Compiti da svolgere:
(1) Rispondi alle seguenti domande sull'articolo sul caro energia e le cremazioni.
(a) Quale federazione rappresenta il settore delle pompe funebri?
(b) Quante cremazioni sono state effettuate in Italia nel 2021?
(c) Quale posto occupa l'Italia in Europa per numero di cremazioni?
(2) Estrai dall'articolo sul caro energia e le cremazioni il brano che va da "Il ricorso alla" fino a "dicono da Federcofit." compreso.
(3) Scrivi il seguito dell'articolo sul caro energia e le cremazioni, partendo dal punto in cui si interrompe.

Testo fornito:
◇ ◇ ◇ ◇ ◇ ◇ ◇

Il rincaro di gas ed elettricità sta colpendo e mettendo in crisi tutti i settori. L’ultimo a far sentire la sua voce è stato, ieri, quello delle pompe funebri, rappresentato dalla Federcofit, la Federazione del comparto funerario italiano, che, in un documento inviato ai partiti e leader politici in vista delle elezioni del prossimo 25 settembre, ha denunciato come “l’aumento del costo dell’energia si riverserà inevitabilmente sul settore dei servizi funebri e inciderà nell’imponente crescita del numero delle cremazioni in tutta Italia”.
Il ricorso alla cremazione, infatti, è una procedura in crescita esponenziale nel Belpaese: “nel 2021 – spiegano gli addetti al settore – nel nostro Paese sono state effettuate in totale oltre 290mila cremazioni, in aumento rispetto alle 277mila del 2020, che posizionano l’Italia al quarto posto in Europa dopo la Gran Bretagna, la Germania e la Francia”. Un dato in continua crescita ma ora minato dai “clamorosi aumenti delle bollette che condizioneranno i prezzi delle cremazioni a carico delle famiglie dolenti, mentre, in caso di un ritorno ai metodi di sepoltura tradizionali, si corre il rischio che molti cimiteri non siano preparati ad assorbire le richieste di loculi e tombe” dicono da Federcofit.

◇ ◇ ◇ ◇ ◇ ◇ ◇

I dati:
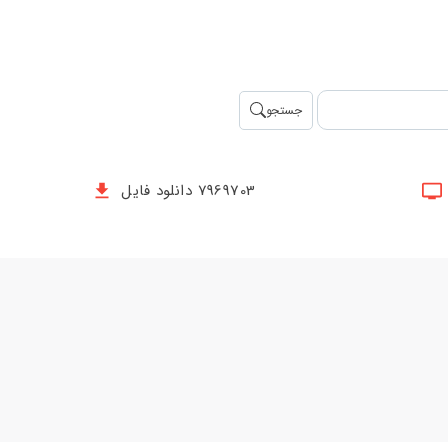
جستجو
7969703 دانلود فایل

◇ ◇ ◇ ◇ ◇ ◇ ◇

Risposte ai compiti:
(1)
(a) La Federcofit, Federazione del comparto funerario italiano.
(b) Oltre 290mila.
(c) Il quarto posto, dopo la Gran Bretagna, la Germania e la Francia.

(2)
Il ricorso alla cremazione, infatti, è una procedura in crescita esponenziale nel Belpaese: “nel 2021 – spiegano gli addetti al settore – nel nostro Paese sono state effettuate in totale oltre 290mila cremazioni, in aumento rispetto alle 277mila del 2020, che posizionano l’Italia al quarto posto in Europa dopo la Gran Bretagna, la Germania e la Francia”. Un dato in continua crescita ma ora minato dai “clamorosi aumenti delle bollette che condizioneranno i prezzi delle cremazioni a carico delle famiglie dolenti, mentre, in caso di un ritorno ai metodi di sepoltura tradizionali, si corre il rischio che molti cimiteri non siano preparati ad assorbire le richieste di loculi e tombe” dicono da Federcofit.

(3)
La federazione quindi chiede un intervento dello Stato a favore delle famiglie. Ma, nella sua nota, Federcofit batte cassa (la battuta è del tutto involontaria, nda) anche in riferimento alla necessità di prevedere sostegni pubblici per le imprese del settore rappresentato “che negli ultimi 15-20 anni hanno realizzato centinaia di strutture funebri, le cosiddette ‘case funerarie’, con investimenti di centinaia di milioni”, reclamando anche maggiori attenzioni da parte dello Stato per “il servizio sempre garantito in periodo pandemico, anche in assenza di protezioni, portando empatia alle famiglie colpite dal lutto in così tragiche circostanze” e a fronte del quale la risposta dello Stato “è stata il totale disconoscimento dell’azione e dei meriti della categoria in frangenti così difficili”.
Il documento di Federcofit affronta infine anche la questione cruciale di una riforma della legislazione di riferimento nazionale, ancora ferma al DPR 285/90, vecchia cioè di oltre trent’anni.